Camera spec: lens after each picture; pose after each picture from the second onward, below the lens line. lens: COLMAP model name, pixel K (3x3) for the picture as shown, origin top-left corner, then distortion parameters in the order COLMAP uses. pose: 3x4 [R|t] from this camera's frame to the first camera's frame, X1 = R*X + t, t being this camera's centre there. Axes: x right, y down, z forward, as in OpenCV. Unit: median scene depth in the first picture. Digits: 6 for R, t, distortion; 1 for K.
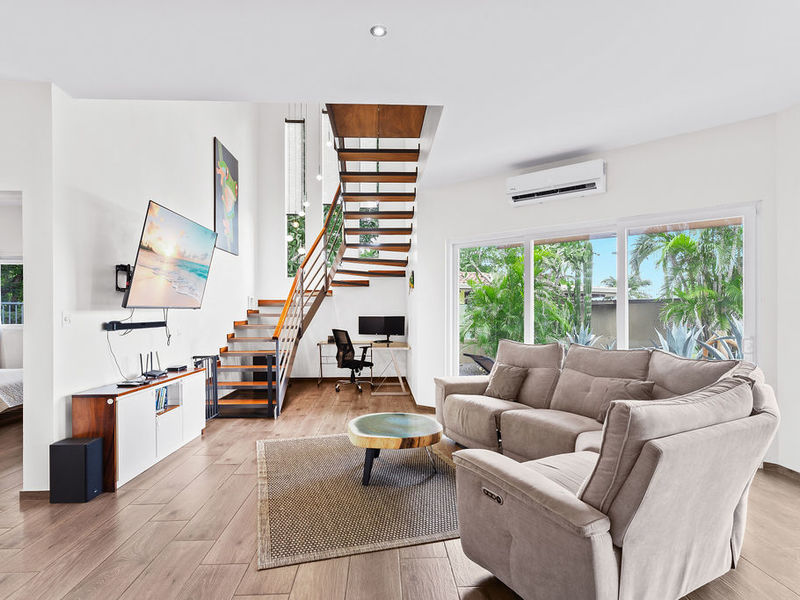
lens RADIAL K [[426.2, 0, 400.0], [0, 426.2, 300.0], [0, 0, 1]] dist [0.000979, 0.000997]
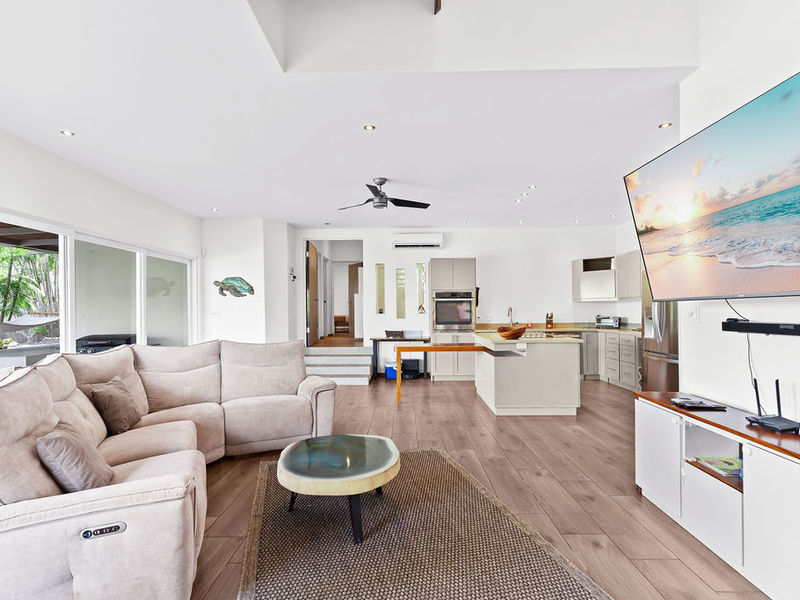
lens RADIAL K [[437.0, 0, 399.6], [0, 437.0, 307.0], [0, 0, 1]] dist [0.007735, 0.003605]
pose [[-0.998393, 0.013401, 0.055058, -0.064527], [0.011595, 0.999388, -0.032997, 0.017372], [-0.055467, -0.032306, -0.997938, 0.707227]]
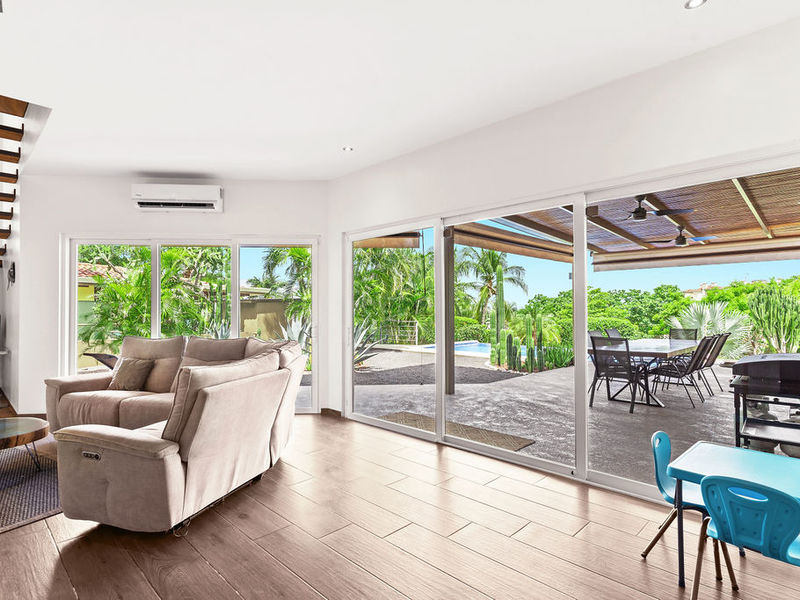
lens RADIAL K [[437.0, 0, 399.6], [0, 437.0, 307.0], [0, 0, 1]] dist [0.007735, 0.003605]
pose [[0.736940, 0.006333, 0.675929, 0.004366], [-0.021558, 0.999668, 0.014138, -0.009116], [-0.675615, -0.024991, 0.736831, -0.327944]]
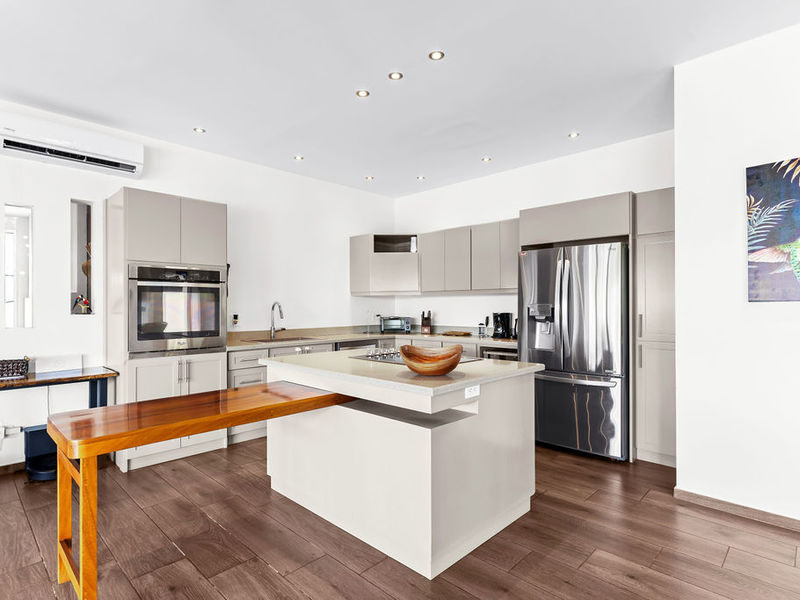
lens RADIAL K [[426.2, 0, 400.0], [0, 426.2, 300.0], [0, 0, 1]] dist [0.000979, 0.000997]
pose [[-0.718891, -0.001331, -0.695122, -0.038955], [0.025469, 0.999276, -0.028253, 0.013094], [0.694656, -0.038015, -0.718336, 0.541604]]
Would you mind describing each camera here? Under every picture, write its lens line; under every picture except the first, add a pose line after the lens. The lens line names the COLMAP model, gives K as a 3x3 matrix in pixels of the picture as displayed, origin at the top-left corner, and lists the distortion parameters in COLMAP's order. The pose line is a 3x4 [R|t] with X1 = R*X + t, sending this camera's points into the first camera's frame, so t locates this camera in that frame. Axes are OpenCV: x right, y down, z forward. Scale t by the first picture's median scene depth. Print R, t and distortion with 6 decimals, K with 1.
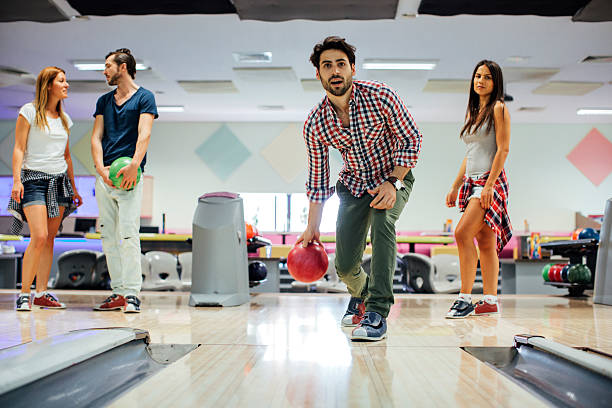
lens RADIAL K [[892.1, 0, 306.0], [0, 892.1, 204.0], [0, 0, 1]] dist [-0.181116, 0.444036]
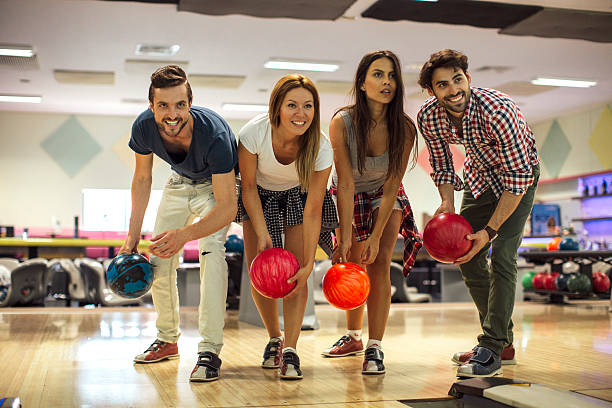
lens RADIAL K [[892.1, 0, 306.0], [0, 892.1, 204.0], [0, 0, 1]] dist [-0.181116, 0.444036]
pose [[0.960436, 0.008642, 0.278367, -0.203339], [-0.011307, 0.999904, 0.007968, -0.013050], [-0.278271, -0.010800, 0.960442, 0.061646]]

====

-- Task --
Render all rows above as a CSV with the header instruction,output and one line per row. Put each row's text in the first quoted field and its answer in the second, with line breaks turned into spaces and the pictures left out.

-- Reply to the task --
instruction,output
"Camera spec: lens after each picture; pose after each picture from the second onward, below the lens line. lens: COLMAP model name, pixel K (3x3) for the picture as shown, origin top-left corner, then distortion parameters in the order COLMAP uses. pose: 3x4 [R|t] from this camera's frame to the first camera's frame, X1 = R*X + t, t being this camera's centre there. Axes: x right, y down, z forward, as in OpenCV. Unit: median scene depth in the first picture. Digits: 6 for R, t, distortion; 1 for K.","lens RADIAL K [[426.2, 0, 400.0], [0, 426.2, 300.0], [0, 0, 1]] dist [0.000979, 0.000997] lens RADIAL K [[437.0, 0, 399.6], [0, 437.0, 307.0], [0, 0, 1]] dist [0.007735, 0.003605] pose [[-0.998393, 0.013401, 0.055058, -0.064527], [0.011595, 0.999388, -0.032997, 0.017372], [-0.055467, -0.032306, -0.997938, 0.707227]] lens RADIAL K [[437.0, 0, 399.6], [0, 437.0, 307.0], [0, 0, 1]] dist [0.007735, 0.003605] pose [[0.736940, 0.006333, 0.675929, 0.004366], [-0.021558, 0.999668, 0.014138, -0.009116], [-0.675615, -0.024991, 0.736831, -0.327944]] lens RADIAL K [[426.2, 0, 400.0], [0, 426.2, 300.0], [0, 0, 1]] dist [0.000979, 0.000997] pose [[-0.718891, -0.001331, -0.695122, -0.038955], [0.025469, 0.999276, -0.028253, 0.013094], [0.694656, -0.038015, -0.718336, 0.541604]]"
"Would you mind describing each camera here? Under every picture, write its lens line; under every picture except the first, add a pose line after the lens. The lens line names the COLMAP model, gives K as a 3x3 matrix in pixels of the picture as displayed, origin at the top-left corner, and lists the distortion parameters in COLMAP's order. The pose line is a 3x4 [R|t] with X1 = R*X + t, sending this camera's points into the first camera's frame, so t locates this camera in that frame. Axes are OpenCV: x right, y down, z forward. Scale t by the first picture's median scene depth. Print R, t and distortion with 6 decimals, K with 1.","lens RADIAL K [[892.1, 0, 306.0], [0, 892.1, 204.0], [0, 0, 1]] dist [-0.181116, 0.444036] lens RADIAL K [[892.1, 0, 306.0], [0, 892.1, 204.0], [0, 0, 1]] dist [-0.181116, 0.444036] pose [[0.960436, 0.008642, 0.278367, -0.203339], [-0.011307, 0.999904, 0.007968, -0.013050], [-0.278271, -0.010800, 0.960442, 0.061646]]"